KRİZE KARŞI EYLEM PLANI
Arslan, sektörde yaşanan krize karşı bir eylem planı yapılmasını istedi ve şu önerileri sıraladı:

Yaşanan bu kriz atlatılıncaya kadar, sadece müteahhittin talebi ile koşulsuz tasfiye hakkı mutlaka verilmelidir. Yeni, sürdürülebilir, kamuyu ve müteahhitleri sürekli kararname fiyat farklarına zorlamayan, gerçekçi bir fiyat farkı yönetmeliği hazırlanıncaya kadar temel inşaat girdilerinin esas alındığı malzeme ve işçilik listesi TÜİK tarafından derhal oluşturulmalıdır.

Bu konuda tespitler için kamu iradesi ile birlikte hareket etmeye hazır bir kitle ve STK olduğunu lütfen ihmal etmeyin. Hakediş harici stopaj ve KDV gibi kamu alacaklarımızın beyan usulüne göre ve incelemeyi beklemeden kamuya olan diğer borçlarımıza mahsup edilmesi sağlanmalıdır. (SGK-Veraset-Harçlar-Trafik Cezaları-Dava Harçları gibi)

Firmalarımıza kamu bankalarından Merkez Bankası baz fiyatından kredi verilmelidir.

KGF’den sözleşme bedellerinin %30 kadarına malzeme alış aşamasında garanti verilmeli, ihzarat hakedişlerinin kolay, hızlı ve sözleşmeye göre yapılması gereken hakediş sırasına bağlı olmadan, malzeme ihzarına her ihtiyaç duyulduğunda yapılabilir yöntemler geliştirilmelidir. KGF; hak edişleri temlik alan, piyasaya garanti veren bir kurum haline getirilmelidir.”
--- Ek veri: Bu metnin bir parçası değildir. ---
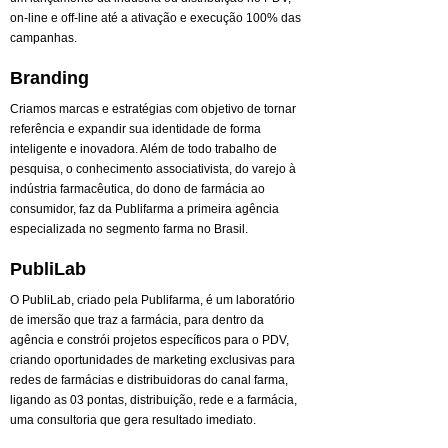
on-line e off-line até a ativação e execução 100% das
campanhas.
Branding
Criamos marcas e estratégias com objetivo de tornar
referência e expandir sua identidade de forma
inteligente e inovadora. Além de todo trabalho de
pesquisa, o conhecimento associativista, do varejo à
indústria farmacêutica, do dono de farmácia ao
consumidor, faz da Publifarma a primeira agência
especializada no segmento farma no Brasil.
PubliLab
O PubliLab, criado pela Publifarma, é um laboratório
de imersão que traz a farmácia, para dentro da
agência e constrói projetos específicos para o PDV,
criando oportunidades de marketing exclusivas para
redes de farmácias e distribuidoras do canal farma,
ligando as 03 pontas, distribuição, rede e a farmácia,
uma consultoria que gera resultado imediato.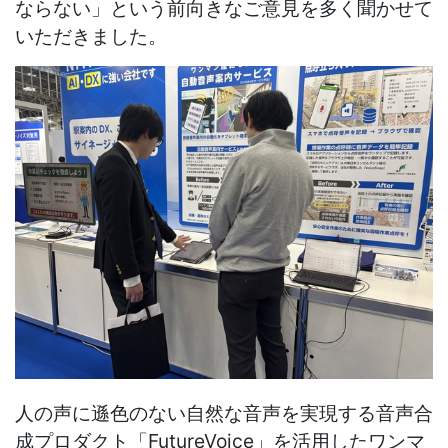
ならない」という前向きなご意見を多く聞かせて
いただきました。
人の声に遜色のない自然な音声を実現する音声合
成プロダクト「
FutureVoice
」を
活用したワンマ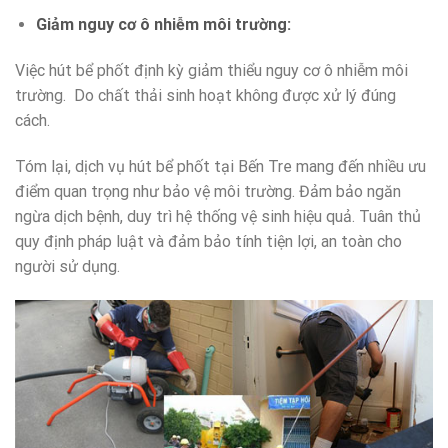
Giảm nguy cơ ô nhiễm môi trường:
Việc hút bể phốt định kỳ giảm thiểu nguy cơ ô nhiễm môi
trường. Do chất thải sinh hoạt không được xử lý đúng
cách.
Tóm lại, dịch vụ hút bể phốt tại Bến Tre mang đến nhiều ưu
điểm quan trọng như bảo vệ môi trường. Đảm bảo ngăn
ngừa dịch bệnh, duy trì hệ thống vệ sinh hiệu quả. Tuân thủ
quy định pháp luật và đảm bảo tính tiện lợi, an toàn cho
người sử dụng.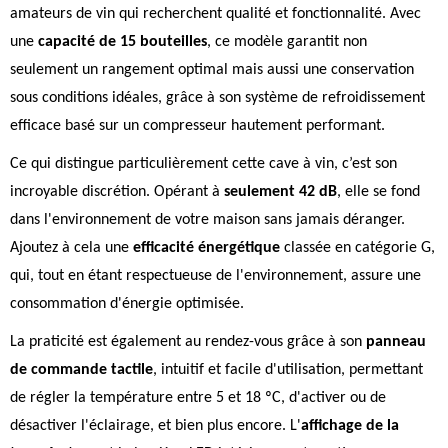
amateurs de vin qui recherchent qualité et fonctionnalité. Avec
une
capacité de 15 bouteilles
, ce modèle garantit non
seulement un rangement optimal mais aussi une conservation
sous conditions idéales, grâce à son système de refroidissement
efficace basé sur un compresseur hautement performant.
Ce qui distingue particulièrement cette cave à vin, c’est son
incroyable discrétion. Opérant à
seulement 42 dB
, elle se fond
dans l'environnement de votre maison sans jamais déranger.
Ajoutez à cela une
efficacité énergétique
classée en catégorie G,
qui, tout en étant respectueuse de l'environnement, assure une
consommation d'énergie optimisée.
La praticité est également au rendez-vous grâce à son
panneau
de commande tactile
, intuitif et facile d'utilisation, permettant
de régler la température entre 5 et 18 ºC, d'activer ou de
désactiver l'éclairage, et bien plus encore. L'
affichage de la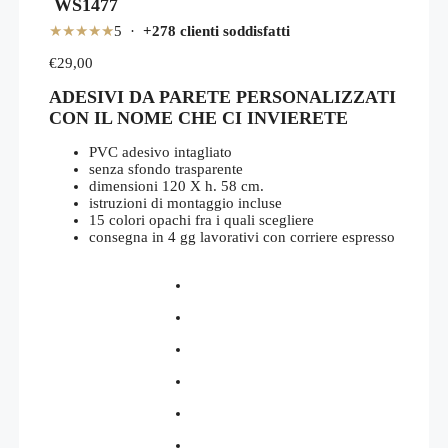
WS1477
★★★★★
5 ·
+278 clienti soddisfatti
€
29,00
ADESIVI DA PARETE PERSONALIZZATI
CON IL NOME CHE CI INVIERETE
PVC adesivo intagliato
senza sfondo trasparente
dimensioni 120 X h. 58 cm.
istruzioni di montaggio incluse
15 colori opachi fra i quali scegliere
consegna in 4 gg lavorativi con corriere espresso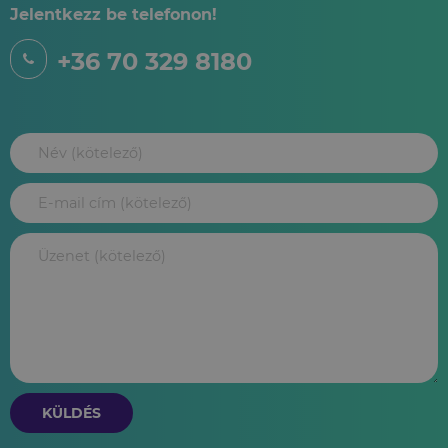
Jelentkezz be telefonon!
+36 70 329 8180
KÜLDÉS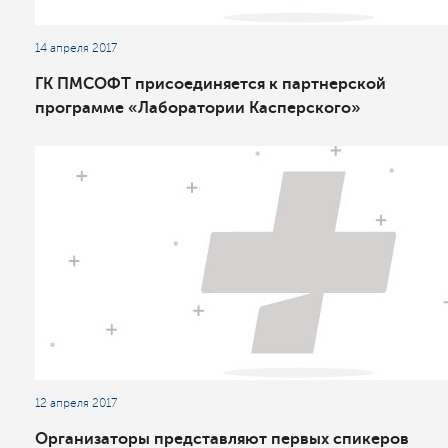
14 апреля 2017
ГК ПМСОФТ присоединяется к партнерской
программе «Лаборатории Касперского»
12 апреля 2017
Организаторы представляют первых спикеров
Sektörü kurtaracak adımlar
Mevzuatta yapılacak bazı düzenlemelerin sektöre katkıda bulunacağını ve ekonomiye iyi geleceğini belirtti. ArslanÇeşitli sebeplerle; mülkiyet hakkındaki sorun veya keyfiyetten kullanılamayan, ancak şehir merkezinde ve iyi konumda bulunan konutların, öncelikli olarak, kiralardan elde edilecek gelirlerin 775 sayılı ‘gecekondu kanunu’ ve 6306 sayılı ‘kentsel dönüşüm kanunu’ kapsamında değerlendirilerek kullanıma kazandırılması teşvik edilmelidir” dedi. Arslan, şöyle devam etti:

Son zamlarla geliştirilen vatandaşlık verme politikasının bir ürünü olan yabancılara satılan konutlar, ilk bakışta gelir getirici bir sistem olarak görünse de doğru yönetilemediğinden dolayı sorun haline gelmeye başlamıştır. Zira yabancı alıcılar vatandaşlığı aldıktan sonra neredeyse konutları terk etme noktasına gelmişlerdir. Birçok apartmanda hem aidatların ödenmemesi hem de konutun boş kalması sorunun kaynağı olarak gözükmektedir. Kamu, ivedilikle bu konuya müdahale etmelidir. Satış veya vatandaşlık koşullarının düzenlenmesiyle, satılan konutların kullanımı ya da kiralanması teşvik edilmelidir. Buradan yeterince konut üretileceği bir gerçektir.”